Exercise prompt:
Give again the line that contains "(dxfpolygonmode false)" and every line after it to the end of the records. Keep them exactly as they are and add nothing.

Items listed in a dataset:

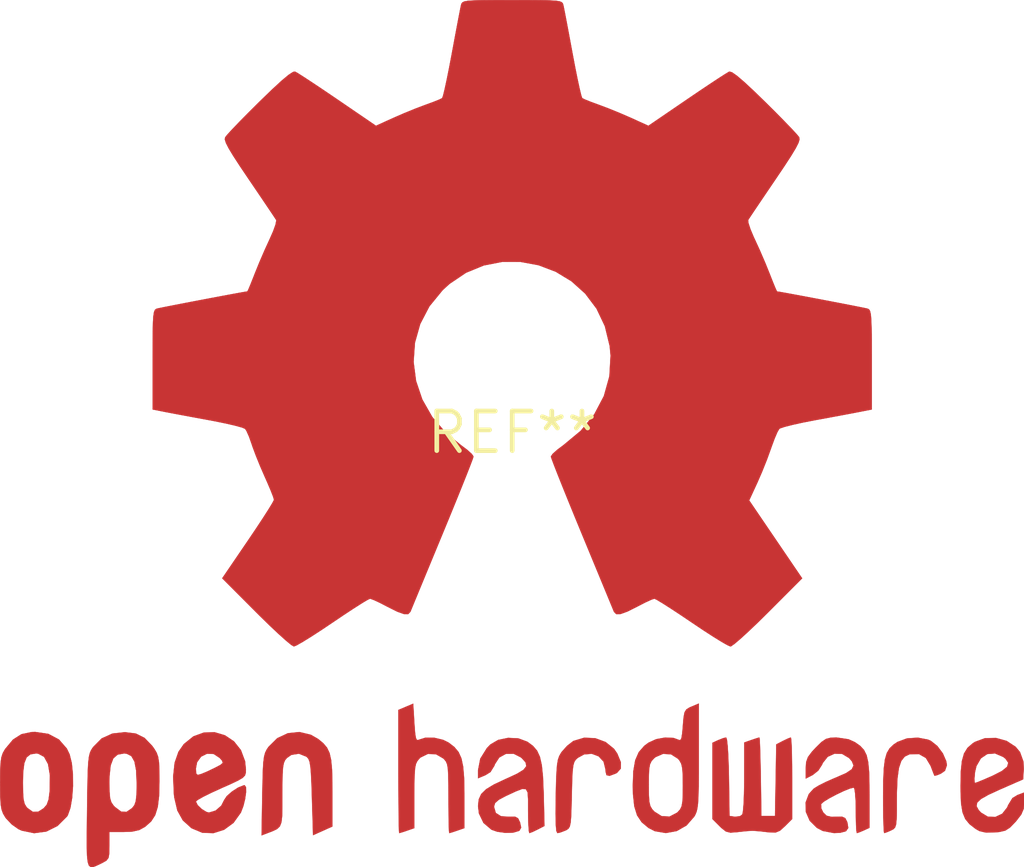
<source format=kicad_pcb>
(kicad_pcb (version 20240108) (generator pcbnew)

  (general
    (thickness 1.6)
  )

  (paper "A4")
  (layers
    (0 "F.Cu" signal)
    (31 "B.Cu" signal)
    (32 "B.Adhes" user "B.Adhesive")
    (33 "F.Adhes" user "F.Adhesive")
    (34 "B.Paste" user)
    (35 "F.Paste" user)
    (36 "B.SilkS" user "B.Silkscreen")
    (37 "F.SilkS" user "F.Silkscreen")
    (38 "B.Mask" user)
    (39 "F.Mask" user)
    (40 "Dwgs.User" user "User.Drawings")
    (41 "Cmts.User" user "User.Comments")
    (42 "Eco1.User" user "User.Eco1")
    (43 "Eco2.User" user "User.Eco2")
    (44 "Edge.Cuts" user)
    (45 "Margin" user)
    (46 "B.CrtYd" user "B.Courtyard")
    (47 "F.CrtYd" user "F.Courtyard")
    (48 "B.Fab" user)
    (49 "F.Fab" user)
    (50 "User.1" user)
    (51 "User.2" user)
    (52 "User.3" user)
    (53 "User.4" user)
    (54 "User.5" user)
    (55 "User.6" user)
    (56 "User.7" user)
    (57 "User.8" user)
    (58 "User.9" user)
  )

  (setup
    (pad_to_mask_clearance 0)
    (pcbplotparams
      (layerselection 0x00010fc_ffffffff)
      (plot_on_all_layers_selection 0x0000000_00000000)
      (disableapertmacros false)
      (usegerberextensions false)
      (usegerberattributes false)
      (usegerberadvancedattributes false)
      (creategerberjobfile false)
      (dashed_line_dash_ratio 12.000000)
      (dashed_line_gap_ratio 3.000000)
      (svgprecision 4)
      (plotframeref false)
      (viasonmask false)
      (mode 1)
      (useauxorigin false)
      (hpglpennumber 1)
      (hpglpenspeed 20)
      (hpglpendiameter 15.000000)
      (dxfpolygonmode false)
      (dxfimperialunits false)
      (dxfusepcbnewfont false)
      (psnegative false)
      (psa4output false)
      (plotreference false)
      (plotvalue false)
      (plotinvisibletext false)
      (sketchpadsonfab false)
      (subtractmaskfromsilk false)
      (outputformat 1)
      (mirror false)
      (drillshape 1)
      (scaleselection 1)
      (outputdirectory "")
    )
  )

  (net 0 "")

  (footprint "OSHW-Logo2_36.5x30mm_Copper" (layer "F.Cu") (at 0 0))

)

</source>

Completed exercise:
      (dxfpolygonmode false)
      (dxfimperialunits false)
      (dxfusepcbnewfont false)
      (psnegative false)
      (psa4output false)
      (plotreference false)
      (plotvalue false)
      (plotinvisibletext false)
      (sketchpadsonfab false)
      (subtractmaskfromsilk false)
      (outputformat 1)
      (mirror false)
      (drillshape 1)
      (scaleselection 1)
      (outputdirectory "")
    )
  )

  (net 0 "")

  (footprint "OSHW-Logo2_36.5x30mm_Copper" (layer "F.Cu") (at 0 0))

)

</source>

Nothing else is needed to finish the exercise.